Help to understand proof to show that a function is uniformly continous in a certain interval (Spivak)

Help to understand proof to show that a function is uniformly continous in
a certain interval (Spivak)

This excerpt relates to the following proof:
If $f$ is continous on $[a,b]$, then $f$ is uniformly continuous $[a,b]$.

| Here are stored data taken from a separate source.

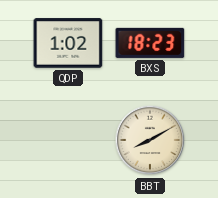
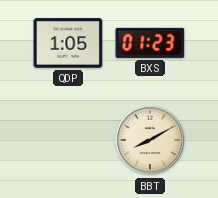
QDP: 1:02 -> 1:05
BXS: 18:23 -> 01:23
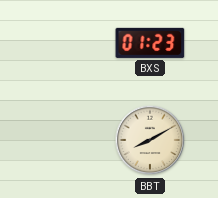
QDP: 1:05 -> none
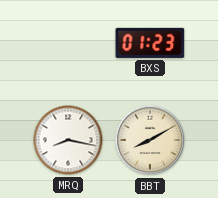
MRQ: none -> 8:17
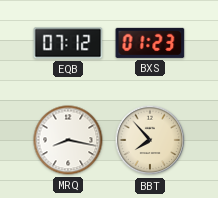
EQB: none -> 07:12
BBT: 8:10 -> 7:53
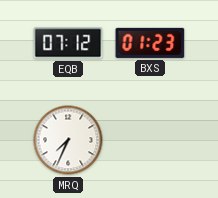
MRQ: 8:17 -> 7:34
BBT: 7:53 -> none
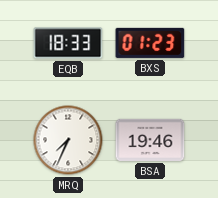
EQB: 07:12 -> 18:33
BSA: none -> 19:46
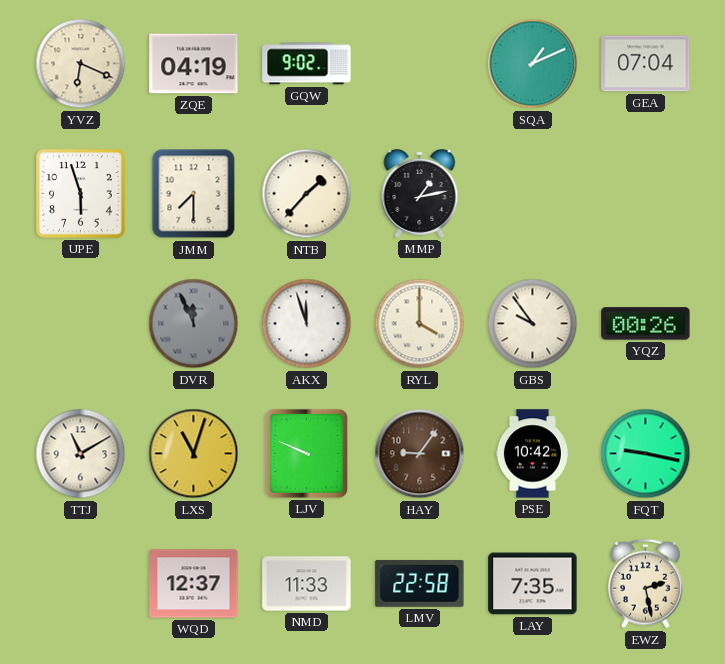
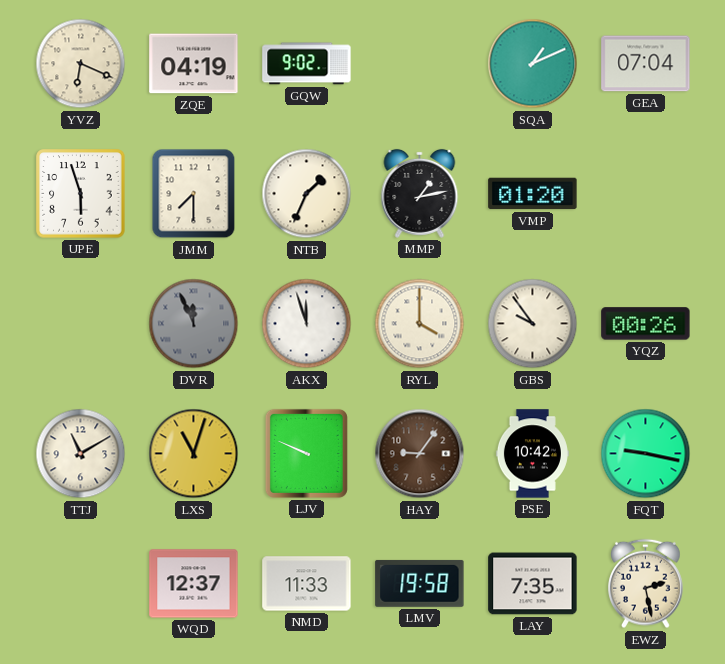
NTB: 1:37 -> 1:34
VMP: none -> 01:20
LMV: 22:58 -> 19:58
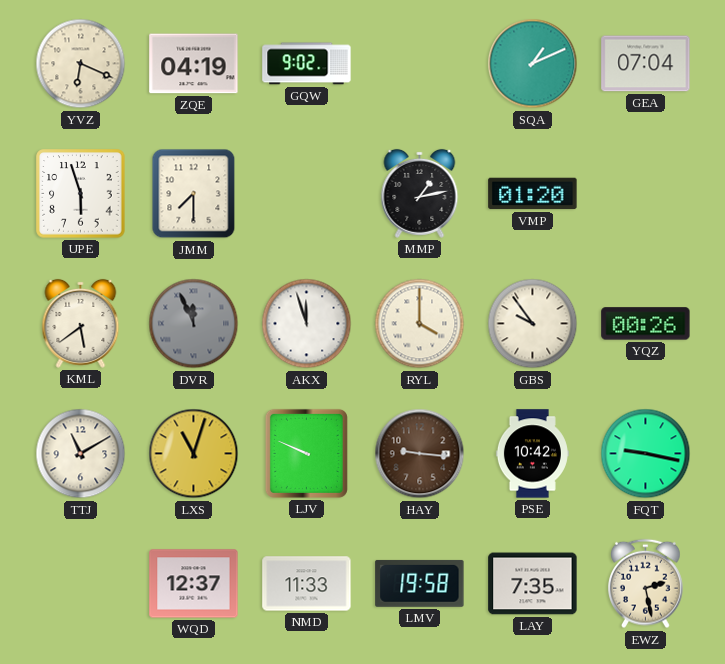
NTB: 1:34 -> none
KML: none -> 5:39
HAY: 9:06 -> 9:16
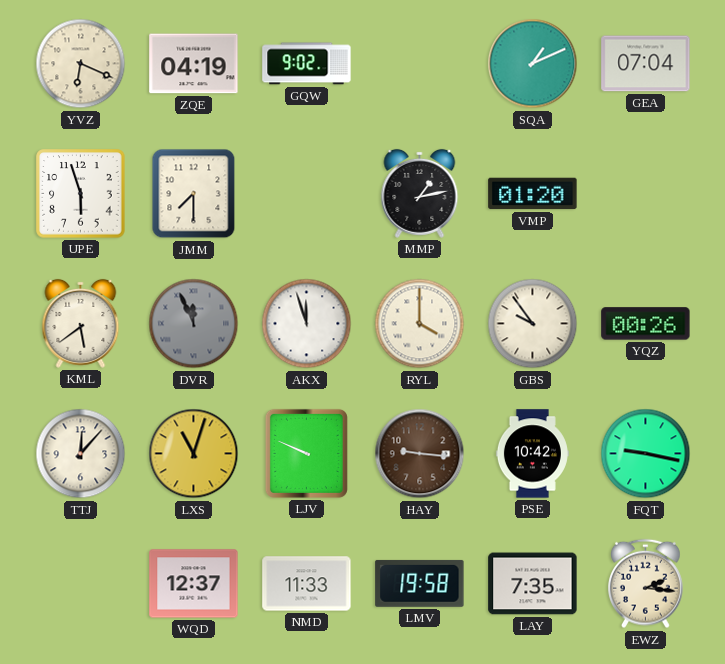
TTJ: 11:10 -> 12:07
EWZ: 2:28 -> 2:16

For $\epsilon > 0$ let's say that $f$ is $\epsilon$-good on $[a,b]$ if
there is some $\delta > 0$ such that, for all $y$ and $z$ in $[a,b]$,
if $|y-z|<\delta$ , then $|f(x)-f(z)|<\epsilon$
Consider any $\epsilon > 0$. Let
$A=\{x:a\leq x \leq b$ and $f$ is $\epsilon$-good on $[a,x]\}$
Then, the proof went on to show that $A$ has a least upper bound, $\alpha$
and that $\alpha=b$. Here's the part I don't understand:
... So $f$ is surely $\epsilon$-good on the interval $[\alpha - \delta_0,
\alpha + \delta_0]$. On the other hand, since $\alpha$ is the least upper
bound of $A$, it is also clear that $f$ is $\epsilon$-good on $[a, \alpha-
\delta_0]$.
I don't understand how we can conclude that $f$ is $\epsilon$-good $[a,
\alpha- \delta_0]$ just from knowing that $\alpha$ is the least upper
bound of $A$. How do we know that $f$ is $\epsilon$-good for each number
in the interval from $a$ up to and including $\alpha-\delta_0$?
The proof also claims that $f$ is $\epsilon$-good on $[a, b - \delta_0]$
which I also don't understand but I guess the explanation would be similar
to $f$ being $\epsilon$-good on $[a,\alpha-\delta_0]$.
Thank you in advance for any help provided.